I particularly love it because so much of the library was forbidden knowledge guarded by a religious sect... those words almost always mean a good read is ahead :P
Umberto Eco has said he came up with the idea of the library (and some spoiler-related things) before coming up with any of the characters or premise.
Larry Niven's Protector also has a huge library that played a key role in that book
* Terry Pratchet's Discworld -- `nuff said.
* The Pagemaster (90s film about kid getting trapped inside of adventure books)
* Beauty and the Beast -- The library was the only non-magical part of the enchanted castle, ironically.
* "National Treasure" movie has a few important library scenes
* A Certain Magical Index -- Anime / Light Novel: the female lead "Index" is literally a character who had a library implanted inside of her.
* The Mystic Archives of Dantalian -- Anime / Light Novel: Another one where the female lead is a library of sorts. She's more bookwormish than Index, and actually hangs out at a normal Library most of the time.
* Read or Die -- Another anime with library / paper themed superpowers
* Harry Potter -- So many shenanigans happen in the Hogwarts library, I don't even know where to start.
* Full Metal Alchemist -- The librarian was instrumental to the plot. Its mostly an action show, but there was a period where they had to research some stuff at the Alchemist's library.
* The Ancient Magus' Bride -- I wasn't too fond of the show in general, so I haven't seen it all yet. But there was a very memorable magical library episode. Effectively, the magic library was a trap which can only be escaped if the human receives something from inside. The lead character kept returning to the library (her personal life sucked, so she needed an escape), while the Librarian would continuously give her something so that she could escape each time. When the Librarian ran out of things to give her, he rips up the magical library card (hoping she never returns again). Unfortunately, the lead character is adept in magic and finds her way back even without the library card, to a disastrous consequence.
* The Hitchhiker's Guide to the Galaxy -- A classic, is it not? I guess its a single book that they're working with, but the singular book is magic-space tech that has all the information you could ever need. So its basically a library.
* Ender's Game -- Honorable Mention. Ender's video game with the giant that he plays by himself effectively functions as a library. Its where Ender has self-reflection, and where the malevolent forces push Ender towards one direction of his psyche. Its as much of a "Library" as the "Pagemaster" was IMO.
EDIT: Apparently 'The Pagemaster' is a book in of itself, and is listed in the article. I didn't know that. Harry Potter was also on their list.
I would argue that there were better anime out there, but they are difficult to get through and may require a good understanding of "anime culture". Ex: When they Cry, or Madoka Magica I would argue are superior.

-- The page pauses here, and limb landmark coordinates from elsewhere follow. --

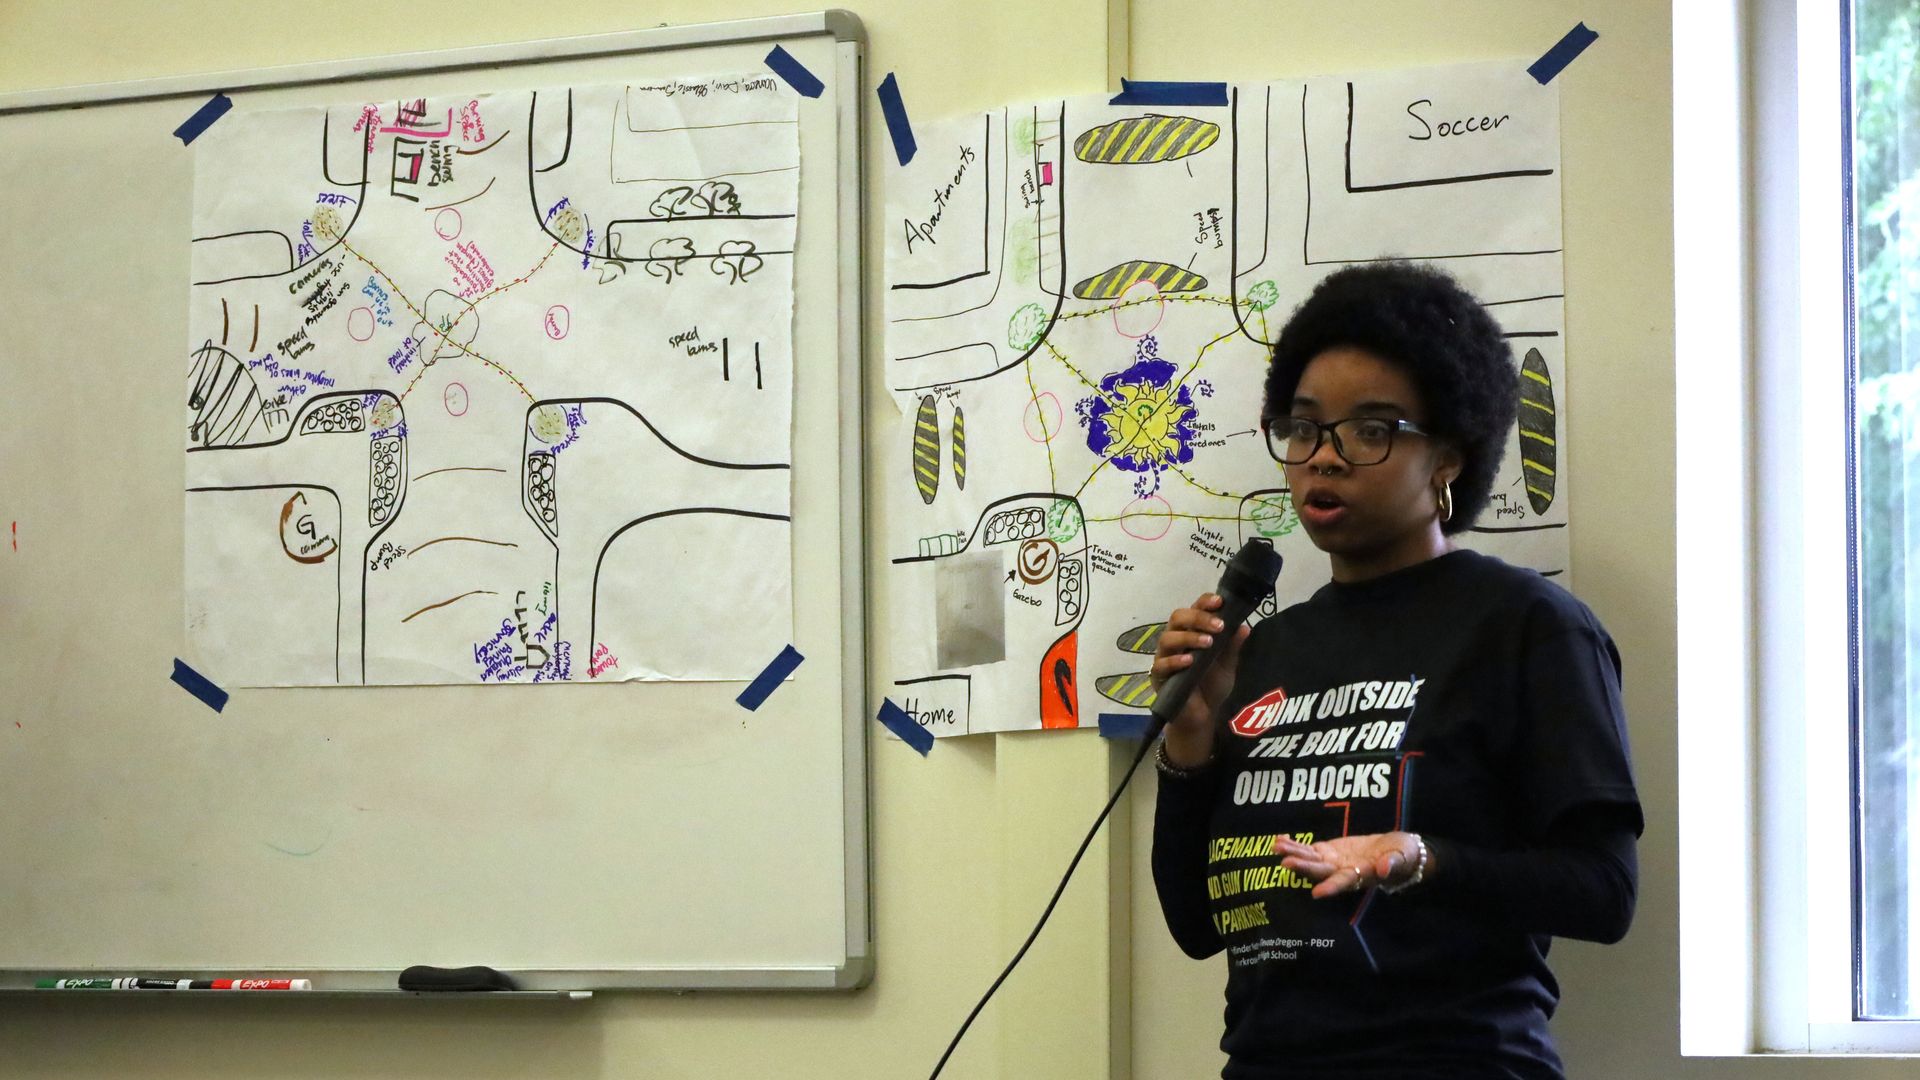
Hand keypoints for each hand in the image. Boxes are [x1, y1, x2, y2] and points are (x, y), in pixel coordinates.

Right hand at [1150, 593, 1251, 766]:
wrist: (1202, 716)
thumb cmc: (1212, 686)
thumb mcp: (1227, 665)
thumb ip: (1232, 647)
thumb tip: (1244, 627)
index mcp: (1192, 632)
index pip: (1194, 609)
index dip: (1205, 602)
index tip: (1220, 601)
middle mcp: (1176, 640)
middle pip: (1178, 617)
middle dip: (1198, 618)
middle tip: (1218, 625)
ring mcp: (1165, 657)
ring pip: (1168, 638)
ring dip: (1188, 637)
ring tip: (1208, 643)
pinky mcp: (1159, 677)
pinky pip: (1161, 665)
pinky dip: (1175, 661)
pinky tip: (1189, 662)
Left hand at [1276, 831, 1424, 898]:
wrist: (1397, 850)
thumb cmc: (1404, 856)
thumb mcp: (1403, 857)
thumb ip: (1393, 863)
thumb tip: (1384, 869)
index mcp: (1362, 876)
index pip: (1346, 883)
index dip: (1332, 887)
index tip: (1317, 893)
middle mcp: (1344, 872)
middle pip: (1321, 871)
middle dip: (1304, 867)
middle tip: (1285, 863)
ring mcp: (1335, 862)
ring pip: (1311, 860)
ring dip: (1294, 853)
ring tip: (1276, 847)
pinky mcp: (1330, 851)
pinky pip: (1310, 849)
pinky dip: (1296, 844)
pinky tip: (1280, 840)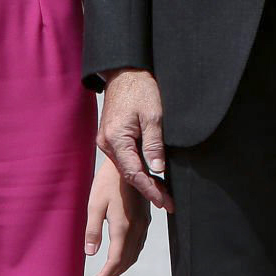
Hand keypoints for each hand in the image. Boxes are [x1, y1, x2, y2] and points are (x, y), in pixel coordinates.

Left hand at [85, 151, 151, 275]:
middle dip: (112, 275)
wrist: (130, 161)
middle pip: (127, 260)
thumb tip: (89, 253)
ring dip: (122, 266)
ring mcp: (144, 223)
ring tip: (107, 274)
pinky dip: (129, 255)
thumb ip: (93, 229)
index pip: (115, 260)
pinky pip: (139, 244)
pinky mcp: (146, 218)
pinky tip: (121, 256)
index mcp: (123, 226)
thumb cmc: (108, 181)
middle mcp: (137, 227)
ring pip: (135, 253)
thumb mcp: (94, 203)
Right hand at [97, 69, 172, 211]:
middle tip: (168, 203)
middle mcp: (107, 143)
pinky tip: (151, 177)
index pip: (133, 173)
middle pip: (129, 174)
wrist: (125, 72)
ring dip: (145, 181)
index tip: (163, 201)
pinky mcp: (112, 138)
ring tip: (163, 195)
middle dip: (149, 189)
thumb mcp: (153, 115)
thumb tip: (158, 169)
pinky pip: (126, 159)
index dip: (149, 189)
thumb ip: (154, 143)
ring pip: (127, 168)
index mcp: (115, 139)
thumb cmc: (140, 89)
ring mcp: (107, 141)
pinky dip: (139, 169)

When they Cry requires a general understanding of visual-novel harem style stories, while Madoka Magica requires a strong understanding of the typical Magical Girl plotline (Sailor Moon, Cardcaptors, Lyrical Girl Nanoha are pretty much required watching BEFORE you watch Madoka Magica)
In contrast: FMA: Brotherhood is self-sufficient. You can enter the show without knowing anything about anime and enjoy it. The only "risk" I have with the show is the chibi-styles / super-cartoony that they push randomly.
Its otherwise a very serious plot, with some quite dramatic moments. So a lot of people feel it to be bipolar since it also uses "cartoon physics" on occasion.
The Hitchhiker's Guide to the Galaxy... has all the information you could ever need
New-Who has some fairly questionable episodes, but this one, the first of a two parter, is actually quite good.